Six Apart, Ltd.
- Native name: シックス・アパート株式会社
- Romanized name: Shikkusu Apāto kabushiki gaisha
- Company type: Private KK
- Industry: Software & Programming
- Predecessor: "Old" (San Francisco, California-based) Six Apart Ltd. (2001–2011)
- Founded: September 2001; 24 years ago in San Francisco, California, U.S. (original); January 2011; 15 years ago in Tokyo, Japan (current incarnation);
- Founders: Benjamin Trott Mena Grabowski Trott
- Headquarters: Tokyo, Japan
- Key people: Nobuhiro Seki, CEO
- Products: Movable Type Zenback TypePad
- Owner: Employee owned (2016–present)
- Parent: Infocom (Teijin) (2011–2016)
- Website: www.sixapart.com www.sixapart.jp

= Six Apart =

Software company

Six Apart Ltd. (6A) is a software company known for creating the Movable Type blogware, TypePad blog hosting service, and Vox (the blogging platform). The company also is the former owner of LiveJournal. Six Apart is headquartered in Tokyo. The name is a reference to the six-day age difference between its formerly married co-founders, Ben and Mena Trott.

==History==
The company was founded in September 2001 after Ben, during a period of unemployment, wrote what became Movable Type to allow Mena to easily produce her weblog. When version 1.0 was put on the web, it was downloaded over 100 times in the first hour.

===2003–2006===
In 2003, Six Apart received initial venture capital funding from a group led by Joi Ito and his Neoteny Co., which allowed the company to hire additional employees, acquire a French weblog publishing company, and unveil plans for what was to become its hosted weblog publishing system, TypePad. In 2004, Six Apart completed a second round of funding with August Capital, which allowed it to make acquisitions of other companies. In January 2005, Six Apart purchased Danga Interactive, parent company of LiveJournal, from owner Brad Fitzpatrick, who was named Six Apart's chief architect. In March 2006, Six Apart announced the acquisition of the SplashBlog camera phone blogging service. June 2006 saw the release of their new Web 2.0 blogging platform, Vox.

Its CEO was Chris Alden. Prominent weblogger Anil Dash joined the company in 2003, as did former head of Wired Digital Andrew Anker. Six Apart's board of directors consisted of Barak Berkowitz, Mena Trott, David Marquardt, David Hornik, Reid Hoffman, and Jun Makihara.
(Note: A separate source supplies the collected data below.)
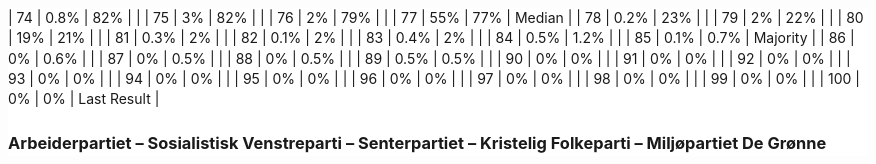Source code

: | 74 | 0.8% | 82% |  |
| 75 | 3% | 82% |  |
| 76 | 2% | 79% |  |
| 77 | 55% | 77% | Median |
| 78 | 0.2% | 23% |  |
| 79 | 2% | 22% |  |
| 80 | 19% | 21% |  |
| 81 | 0.3% | 2% |  |
| 82 | 0.1% | 2% |  |
| 83 | 0.4% | 2% |  |
| 84 | 0.5% | 1.2% |  |
| 85 | 0.1% | 0.7% | Majority |
| 86 | 0% | 0.6% |  |
| 87 | 0% | 0.5% |  |
| 88 | 0% | 0.5% |  |
| 89 | 0.5% | 0.5% |  |
| 90 | 0% | 0% |  |
| 91 | 0% | 0% |  |
| 92 | 0% | 0% |  |
| 93 | 0% | 0% |  |
| 94 | 0% | 0% |  |
| 95 | 0% | 0% |  |
| 96 | 0% | 0% |  |
| 97 | 0% | 0% |  |
| 98 | 0% | 0% |  |
| 99 | 0% | 0% |  |
| 100 | 0% | 0% | Last Result |

### Arbeiderpartiet – Sosialistisk Venstreparti – Senterpartiet – Kristelig Folkeparti – Miljøpartiet De Grønne
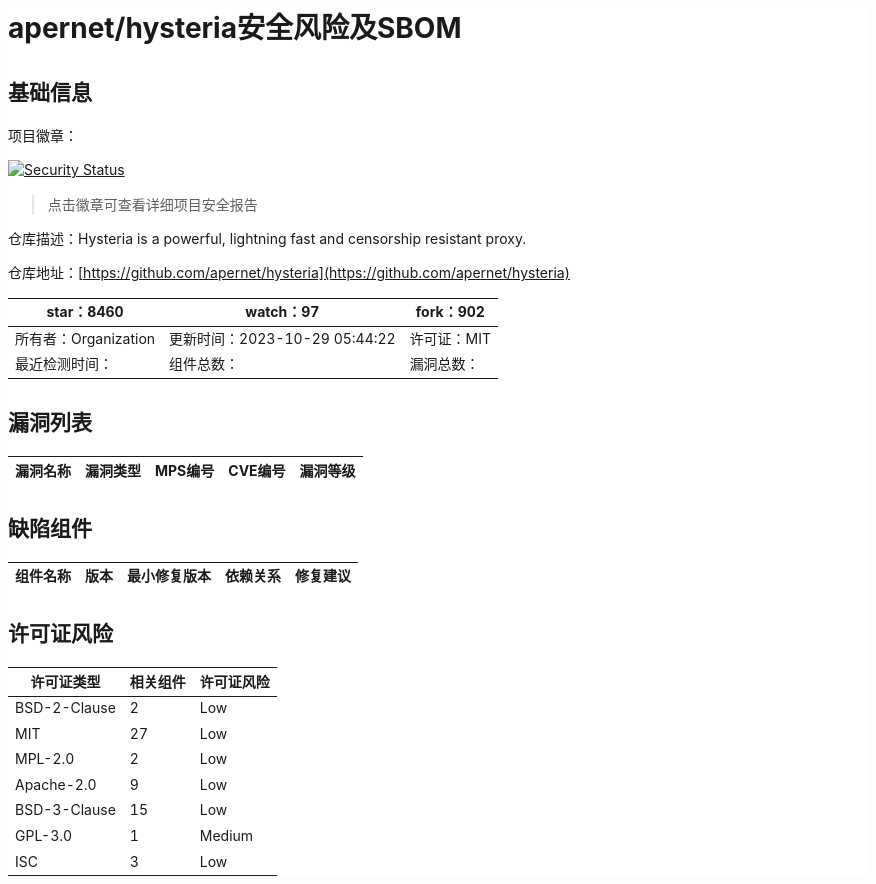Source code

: # apernet/hysteria安全风险及SBOM

## 基础信息

项目徽章：

[![Security Status](https://www.murphysec.com/platform3/v31/badge/1718696598288596992.svg)](https://www.murphysec.com/console/report/1693687184081973248/1718696598288596992)

> 点击徽章可查看详细项目安全报告

仓库描述：Hysteria is a powerful, lightning fast and censorship resistant proxy.

仓库地址：[https://github.com/apernet/hysteria](https://github.com/apernet/hysteria)

| star：8460 | watch：97 | fork：902 |
| ----------- | -------------- | ------------ |
| 所有者：Organization | 更新时间：2023-10-29 05:44:22 | 许可证：MIT |
| 最近检测时间： | 组件总数： | 漏洞总数： |




## 漏洞列表

| 漏洞名称 | 漏洞类型 | MPS编号 | CVE编号 | 漏洞等级 |
| ------- | ------ | ------- | ------ | ----- |





## 缺陷组件

| 组件名称 | 版本 | 最小修复版本 | 依赖关系 | 修复建议 |
| -------- | ---- | ------------ | -------- | -------- |





## 许可证风险

| 许可证类型 | 相关组件 | 许可证风险 |
| ---------- | -------- | ---------- |
|BSD-2-Clause|2|Low|
|MIT|27|Low|
|MPL-2.0|2|Low|
|Apache-2.0|9|Low|
|BSD-3-Clause|15|Low|
|GPL-3.0|1|Medium|
|ISC|3|Low|
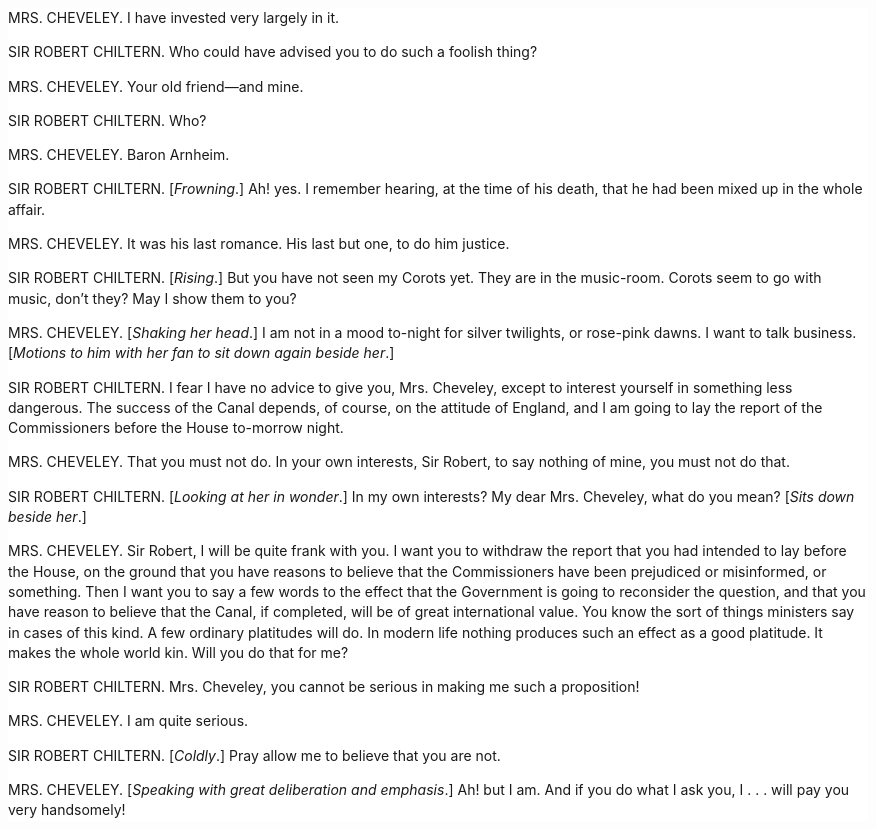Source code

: MRS. CHEVELEY.  I have invested very largely in it.

SIR ROBERT CHILTERN.  Who could have advised you to do such a foolish
thing?

MRS. CHEVELEY.  Your old friend—and mine.

SIR ROBERT CHILTERN.  Who?

MRS. CHEVELEY.  Baron Arnheim.

SIR ROBERT CHILTERN.  [_Frowning_.]  Ah! yes.  I remember hearing, at the
time of his death, that he had been mixed up in the whole affair.

MRS. CHEVELEY.  It was his last romance.  His last but one, to do him
justice.

SIR ROBERT CHILTERN.  [_Rising_.]  But you have not seen my Corots yet.
They are in the music-room.  Corots seem to go with music, don’t they?
May I show them to you?

MRS. CHEVELEY.  [_Shaking her head_.]  I am not in a mood to-night for
silver twilights, or rose-pink dawns.  I want to talk business.
[_Motions to him with her fan to sit down again beside her_.]

SIR ROBERT CHILTERN.  I fear I have no advice to give you, Mrs. Cheveley,
except to interest yourself in something less dangerous.  The success of
the Canal depends, of course, on the attitude of England, and I am going
to lay the report of the Commissioners before the House to-morrow night.

MRS. CHEVELEY.  That you must not do.  In your own interests, Sir Robert,
to say nothing of mine, you must not do that.

SIR ROBERT CHILTERN.  [_Looking at her in wonder_.]  In my own interests?
My dear Mrs. Cheveley, what do you mean?  [_Sits down beside her_.]

MRS. CHEVELEY.  Sir Robert, I will be quite frank with you.  I want you
to withdraw the report that you had intended to lay before the House, on
the ground that you have reasons to believe that the Commissioners have
been prejudiced or misinformed, or something.  Then I want you to say a
few words to the effect that the Government is going to reconsider the
question, and that you have reason to believe that the Canal, if
completed, will be of great international value.  You know the sort of
things ministers say in cases of this kind.  A few ordinary platitudes
will do.  In modern life nothing produces such an effect as a good
platitude.  It makes the whole world kin.  Will you do that for me?

SIR ROBERT CHILTERN.  Mrs. Cheveley, you cannot be serious in making me
such a proposition!

MRS. CHEVELEY.  I am quite serious.

SIR ROBERT CHILTERN.  [_Coldly_.]  Pray allow me to believe that you are
not.

MRS. CHEVELEY.  [_Speaking with great deliberation and emphasis_.]  Ah!
but I am.  And if you do what I ask you, I . . . will pay you very
handsomely!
On September 6, 2006, Six Apart bought Rojo.com. President Chris Alden became executive vice president of Six Apart and general manager of Movable Type. CTO Aaron Emigh became executive vice president and general manager of core technologies.

===2007===
On September 15, 2007, chairman and chief executive Barak Berkowitz stepped aside and was replaced by Chris Alden, who had run the company's professional software unit.

On December 2, 2007, Six Apart announced it was selling LiveJournal to SUP Fabrik, a Russian media company that had licensed the LiveJournal brand and software for use in Russia.

===2008===
On April 21, 2008, Six Apart said it had acquired Apperceptive, a New York social media agency, as part of its new strategy. It declined to disclose financial terms of the deal. It also partnered with advertising agency Adify. Just as in an advertising network, bloggers were able to sign up and participate in advertising campaigns managed by Six Apart.

On December 1, 2008, Six Apart announced the acquisition of micro blogging website Pownce. The Pownce website was shut down on December 15. The key developers of Pownce (Leah Culver and Mike Malone) stayed on at Six Apart through early 2010, with Pownce technology being integrated into TypePad and TypePad Conversations.

===2010===
On September 2, 2010 Six Apart announced that they would be shutting down their blogging/social networking site Vox with a final termination date set for September 30, 2010.

Beginning from September 15, 2010 Vox users would not be able to post new blog posts.

On September 22, Six Apart announced its intention to join forces with VideoEgg to create a modern media company called SAY Media.

===2011===

On January 21, 2011, SAY Media announced that it was selling the Six Apart brand and the worldwide Movable Type business to Infocom, a Japanese information technology company. As a result of this transaction, the headquarters of Six Apart is now Tokyo, Japan.

Nobuhiro Seki, who was general manager of Six Apart, K.K. prior to this announcement, became president and CEO of Six Apart.